What I hear over and over from my students is a story that making the choice “to see about a girl” is silly. I hear a lot of self-flagellation that pursuing love means that they are “needy, clingy, weak, and dependent.” If this feels like your story, I invite you to explore it. Ask yourself questions like:

  • Where does this story come from? Whose story is it that pursuing love is silly?
  • To what degree does this story serve me?
  • To what degree does this story constrain me?
  • What would I choose if I didn’t carry this story?

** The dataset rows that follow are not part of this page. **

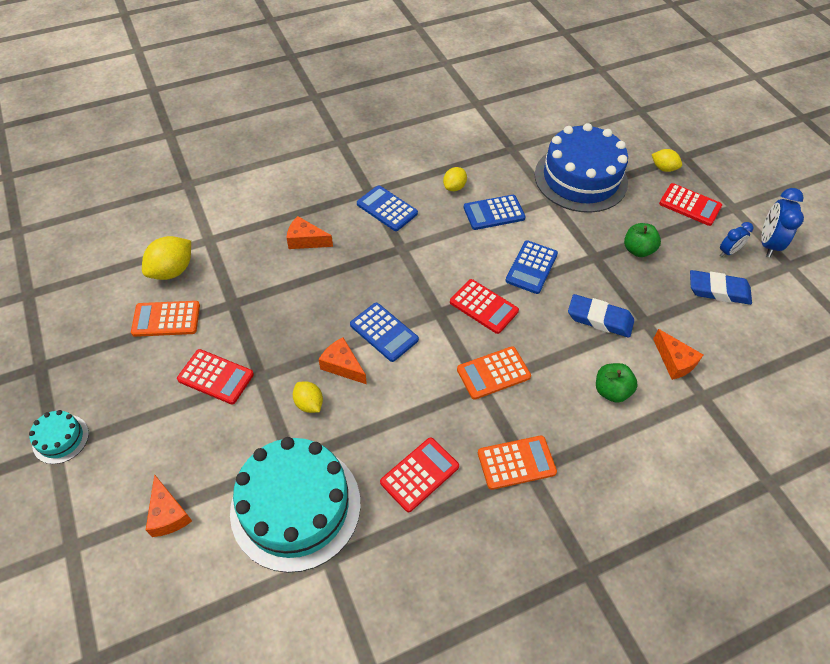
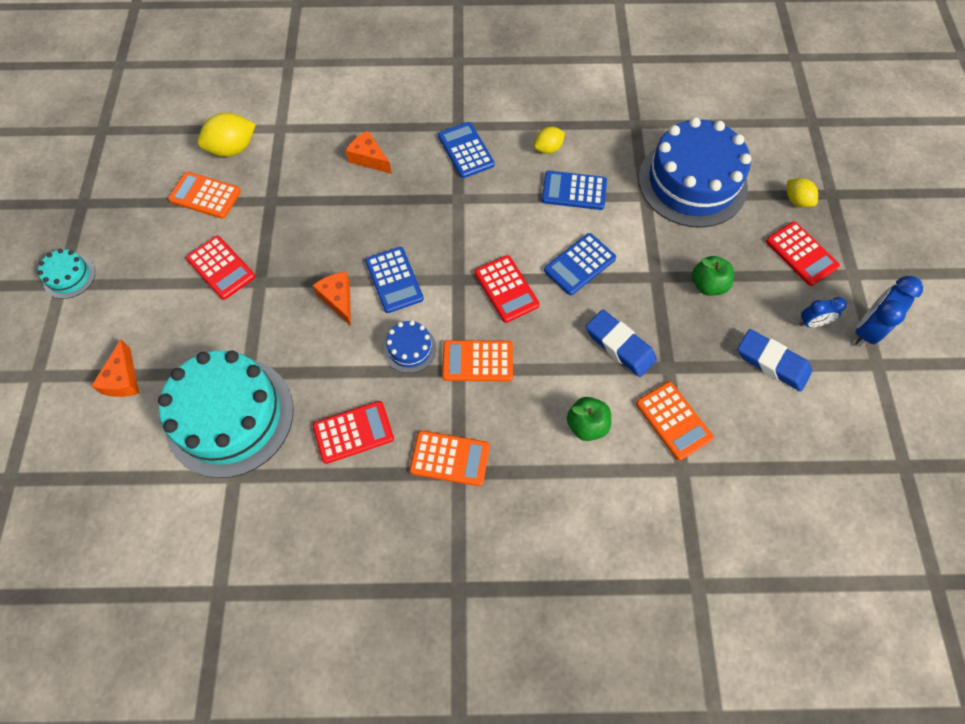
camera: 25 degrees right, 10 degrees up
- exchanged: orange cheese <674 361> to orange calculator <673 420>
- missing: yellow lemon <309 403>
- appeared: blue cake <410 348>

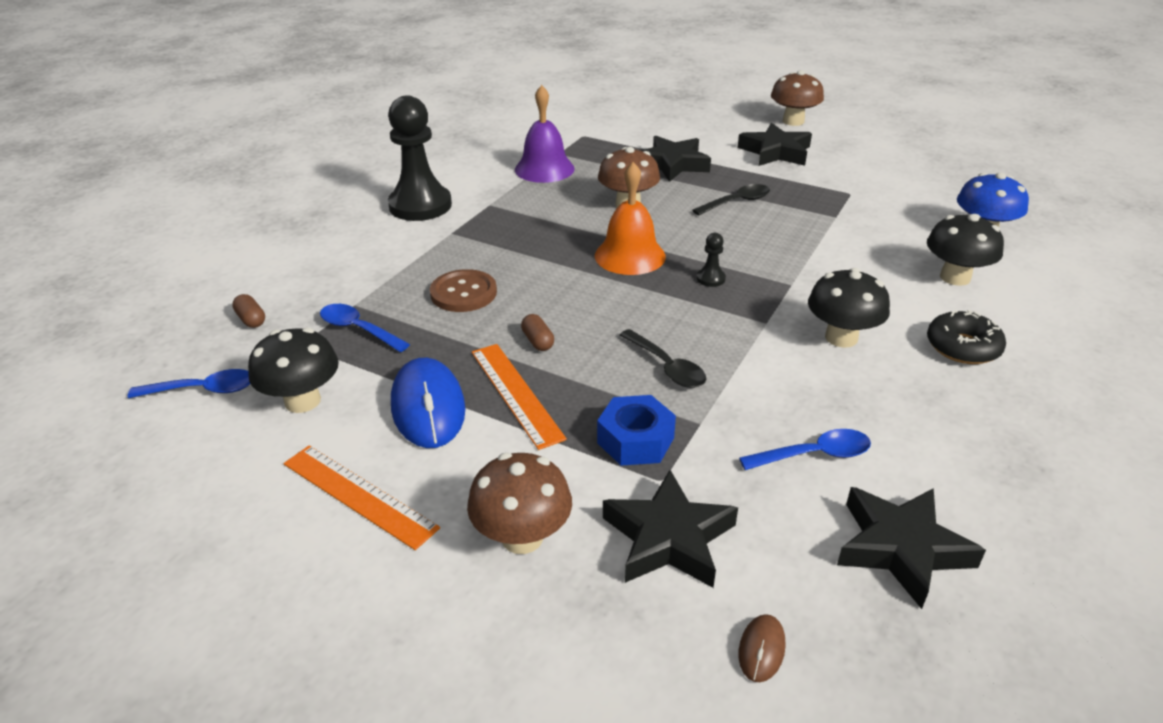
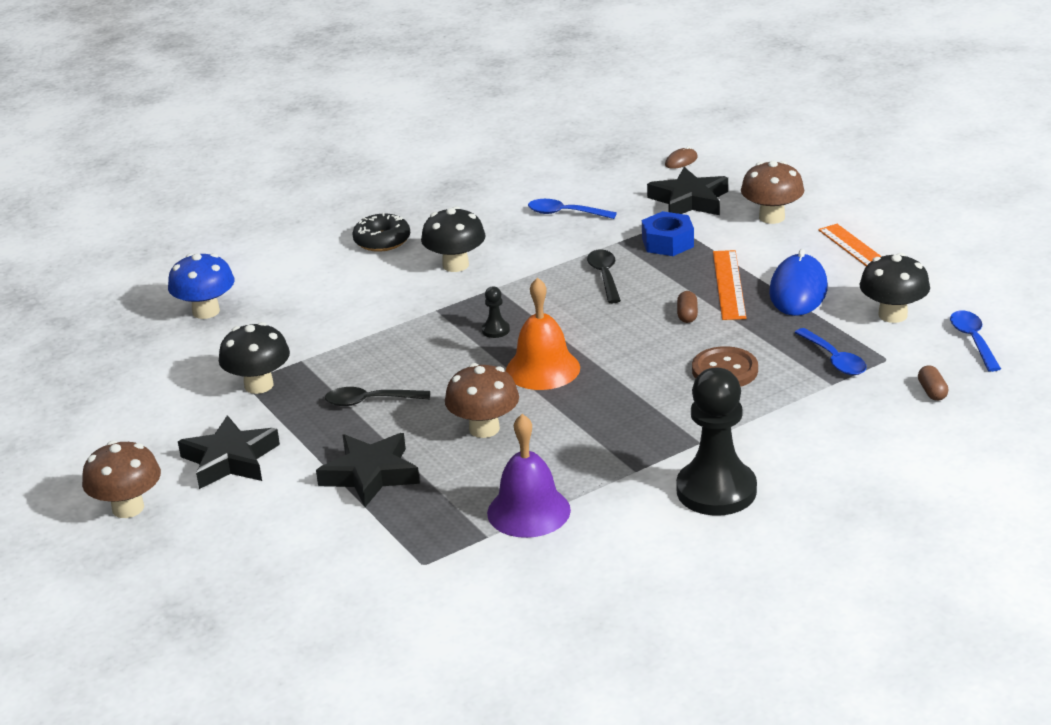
camera: 150 degrees left, 5 degrees down
- relocated: black mushroom <955 277> to <259 385>
- spun: blue spoon <203 390> = <973 340> 60 degrees clockwise
- missing: black star <901 548>

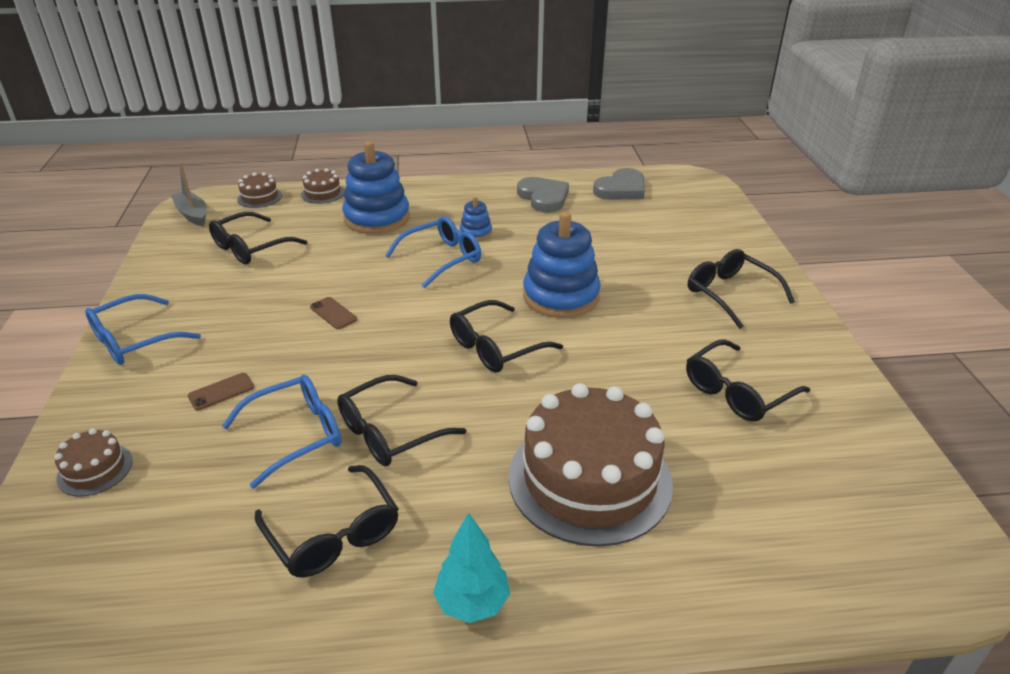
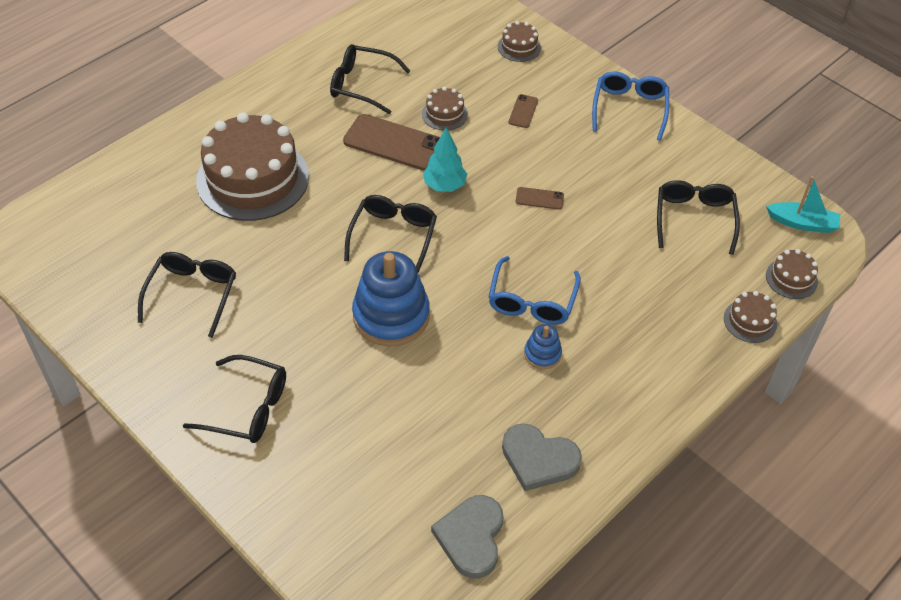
camera: 140 degrees right, 15 degrees up
- missing: blue stacking toy <377 218>
- colour: grey boat <192 214> to turquoise boat <802 223>
- exchanged: blue glasses <296 434> to brown cake <444 114>
- exchanged: black glasses <390 432> to brown phone <394 143>
- relocated: turquoise tree <472 603> to <444 186>

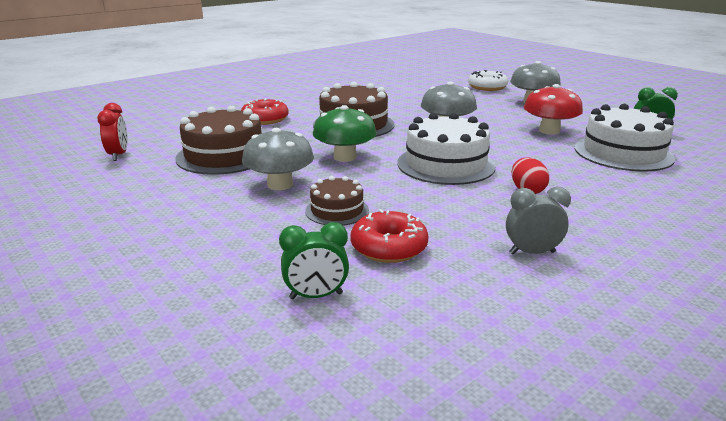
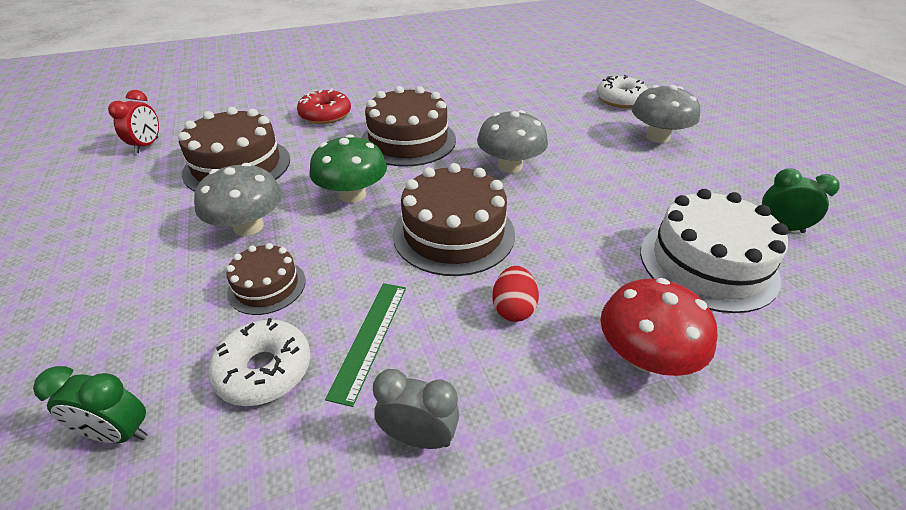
camera: 20 degrees right, 15 degrees up
- relocated: red mushroom <549 131> to <645 356>
- colour: white cake <445 164> to brown cake <453 233>
- colour: red donut <389 247> to white donut <264 370>
- appeared: green ruler <369 338>

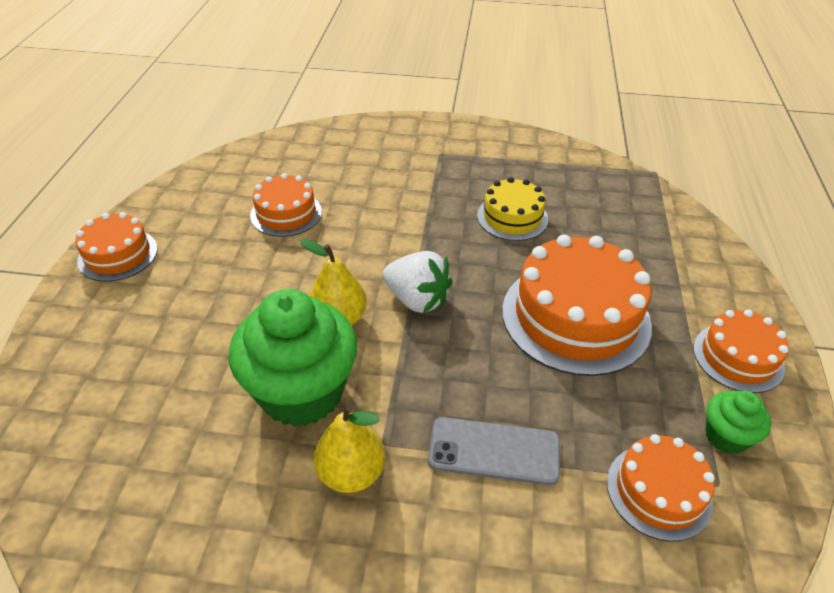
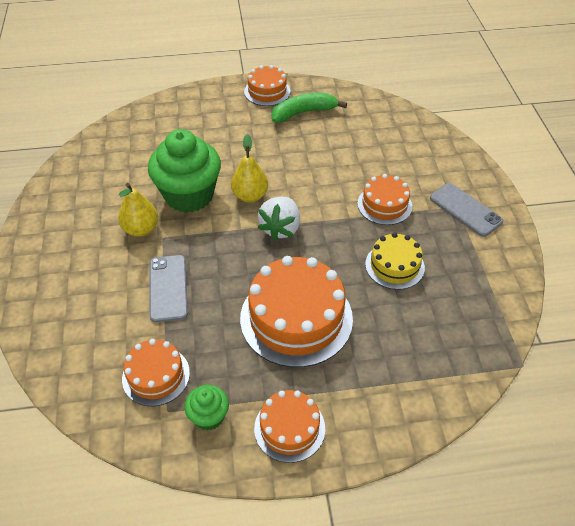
camera: 75 degrees right, 5 degrees up
- relocated: orange cake <286 213> to <384 205>
- appeared: green banana <303 113>
- appeared: grey phone <465 210>

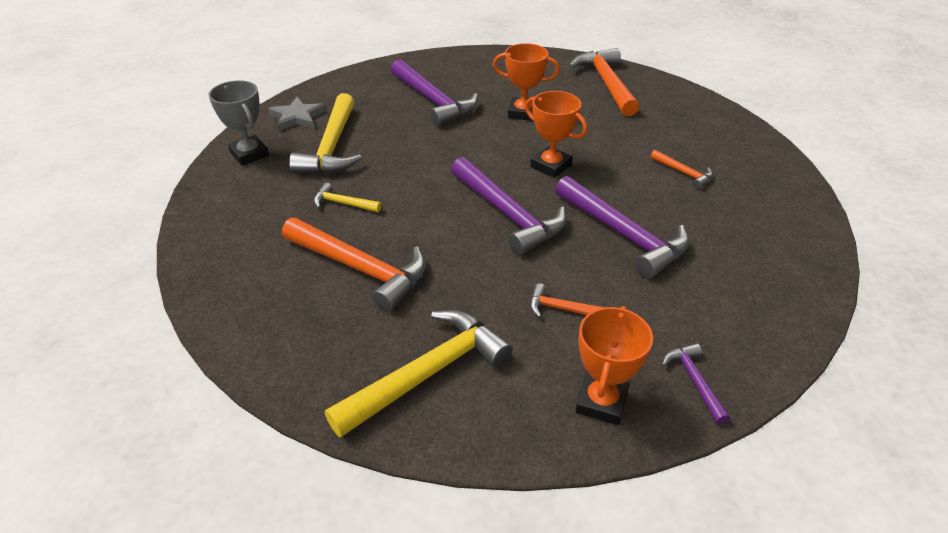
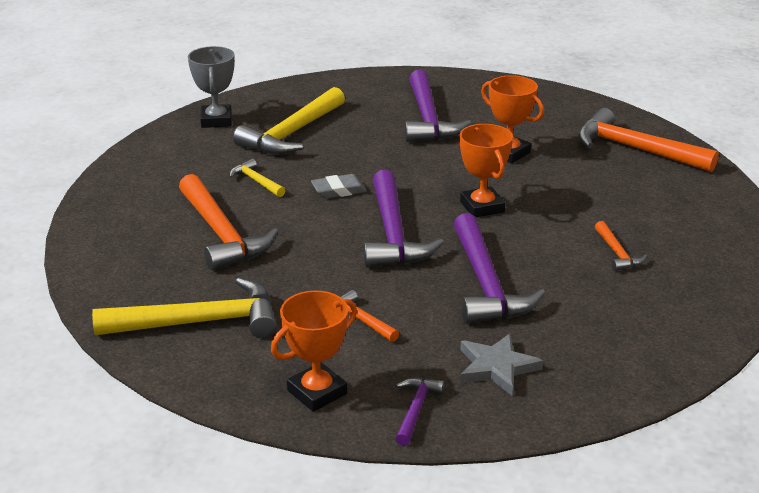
camera: 30 degrees right, 10 degrees down
- spun: orange hammer <606 83> = <635 149> 75 degrees counterclockwise
- relocated: grey star <297 117> to <496 367>
- appeared: grey eraser <339 190>

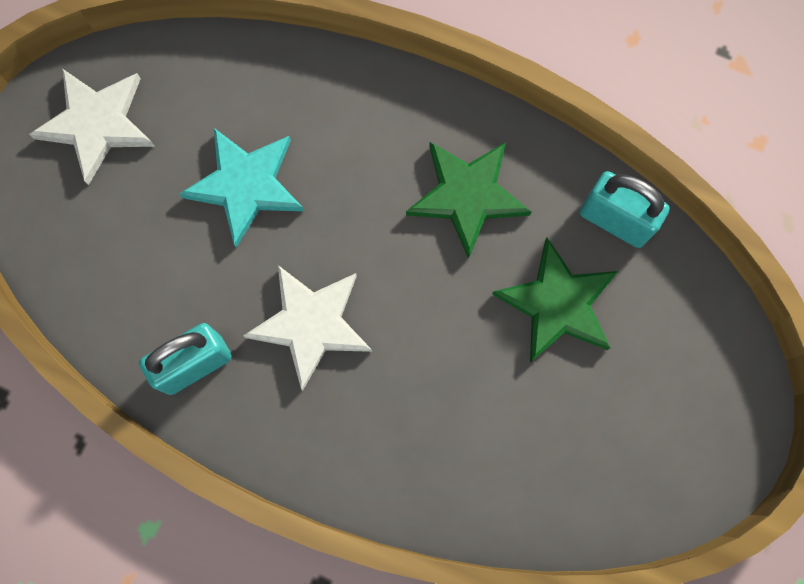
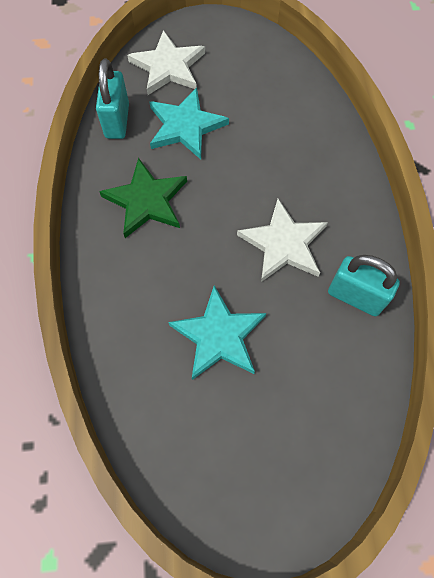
camera: 120 degrees left, 10 degrees down
- relocated: white star <97 124> to <168 66>
- colour: green star <557 303> to turquoise star <185 126>

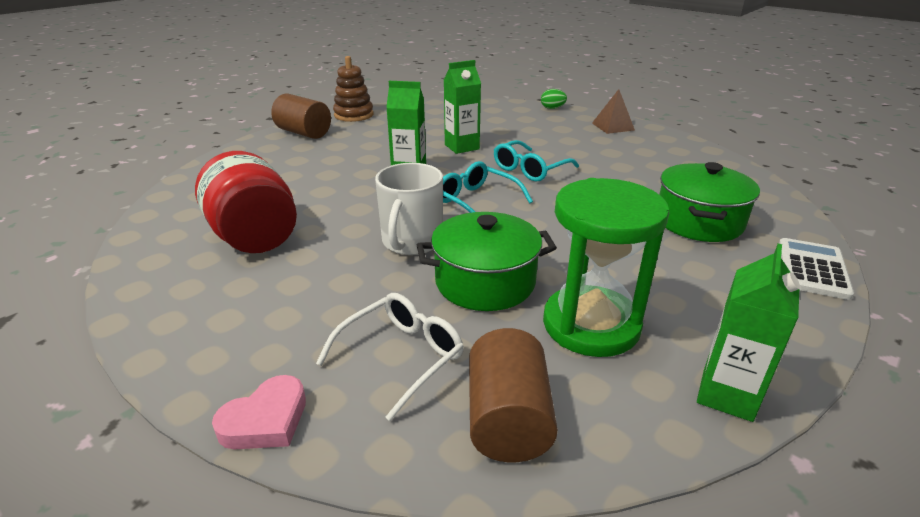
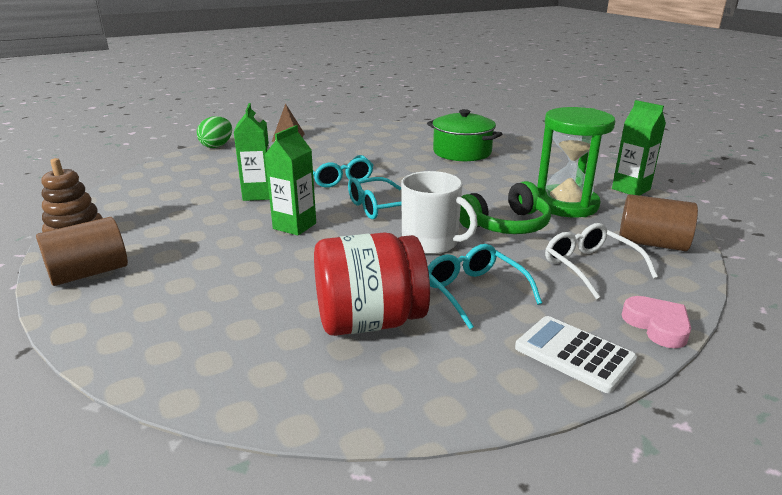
camera: 70 degrees left, 5 degrees down
- size: green egg <552 108> = <217 146> x1.51
- exchanged: green pot <485 282> to green headphones <506 225>
- relocated: white calculator <812 269> to <574 354>
- appeared: turquoise glasses <474 292>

This is complicated stuff. It is complicated for women who move through the world with a double whammy. Women who partner with men face greater risks of being hurt (physically and emotionally) because we live and love in a patriarchy, and all women face pay inequity and other forms of discrimination in the workplace. These degrees of complexity hold for people of color and other marginalized groups as well. And, at the very same time, love matters. Loving and being loved has a profound impact on who we are as individuals. Love is a potent force of healing in our homes and communities. Doing what it takes to create respectful and mutually-supportive intimate relationships is worthwhile.

The bottom line is that I see nothing silly at all about being open to love and curious about love. There is great courage in opening ourselves up to the unknown adventures of love. It takes guts to go “see about a girl.”